WORK TASK: Each line from the material with the word "财富之家配资平台" in it must be copied.

EXTRACTED DATA:
***
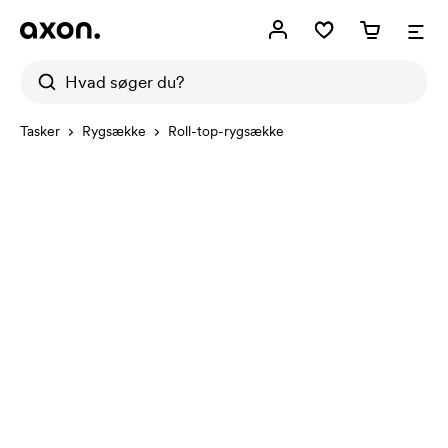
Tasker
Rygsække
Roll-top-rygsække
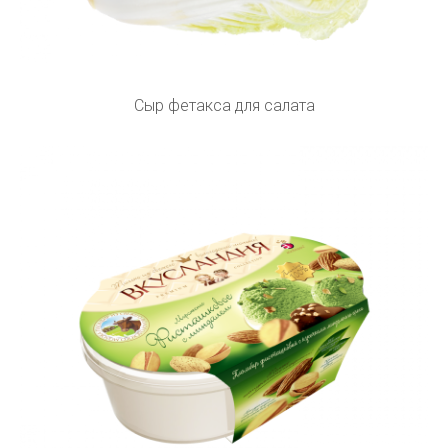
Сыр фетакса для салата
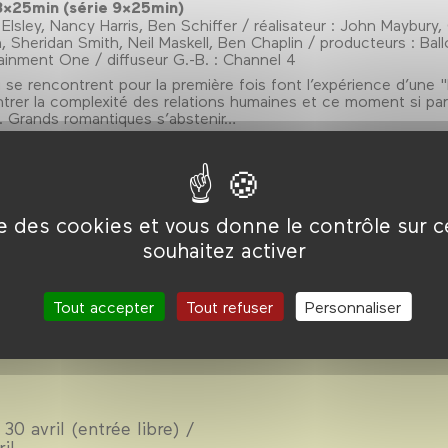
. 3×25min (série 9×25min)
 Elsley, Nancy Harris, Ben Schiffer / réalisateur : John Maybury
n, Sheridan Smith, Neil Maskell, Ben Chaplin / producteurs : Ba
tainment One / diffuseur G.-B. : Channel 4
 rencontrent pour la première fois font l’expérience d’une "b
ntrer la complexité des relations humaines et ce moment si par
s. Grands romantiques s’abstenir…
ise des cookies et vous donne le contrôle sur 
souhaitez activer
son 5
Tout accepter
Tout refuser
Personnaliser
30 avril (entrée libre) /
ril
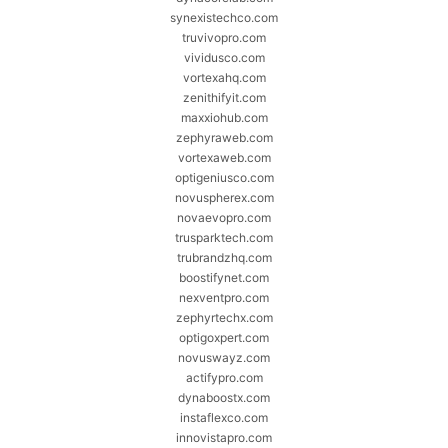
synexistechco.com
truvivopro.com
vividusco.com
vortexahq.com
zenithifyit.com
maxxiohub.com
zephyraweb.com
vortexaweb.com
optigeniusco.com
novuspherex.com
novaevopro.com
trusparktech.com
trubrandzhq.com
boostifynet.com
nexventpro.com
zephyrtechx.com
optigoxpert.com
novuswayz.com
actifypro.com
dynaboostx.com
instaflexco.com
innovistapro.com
***
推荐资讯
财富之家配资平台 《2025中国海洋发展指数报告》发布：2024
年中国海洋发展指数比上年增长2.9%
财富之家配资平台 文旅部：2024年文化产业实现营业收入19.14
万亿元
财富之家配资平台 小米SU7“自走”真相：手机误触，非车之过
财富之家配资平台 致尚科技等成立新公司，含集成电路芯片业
***
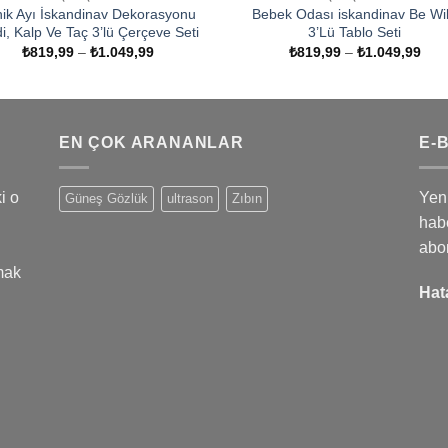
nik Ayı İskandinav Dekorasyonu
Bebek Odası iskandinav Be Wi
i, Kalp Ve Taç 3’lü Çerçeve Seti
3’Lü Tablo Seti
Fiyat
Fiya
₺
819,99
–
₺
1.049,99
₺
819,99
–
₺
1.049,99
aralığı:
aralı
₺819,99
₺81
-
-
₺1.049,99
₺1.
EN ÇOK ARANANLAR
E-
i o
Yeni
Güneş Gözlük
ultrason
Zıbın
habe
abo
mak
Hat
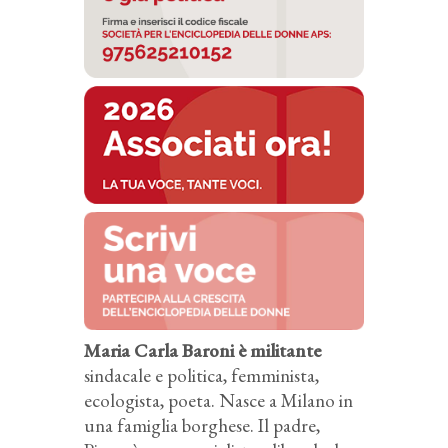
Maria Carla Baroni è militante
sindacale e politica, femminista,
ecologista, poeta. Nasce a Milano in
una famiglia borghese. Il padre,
***
SOLUTION FOR THIS EXERCISE:
财富之家配资平台 《2025中国海洋发展指数报告》发布：2024
财富之家配资平台 文旅部：2024年文化产业实现营业收入19.14
财富之家配资平台 小米SU7“自走”真相：手机误触，非车之过
财富之家配资平台 致尚科技等成立新公司，含集成电路芯片业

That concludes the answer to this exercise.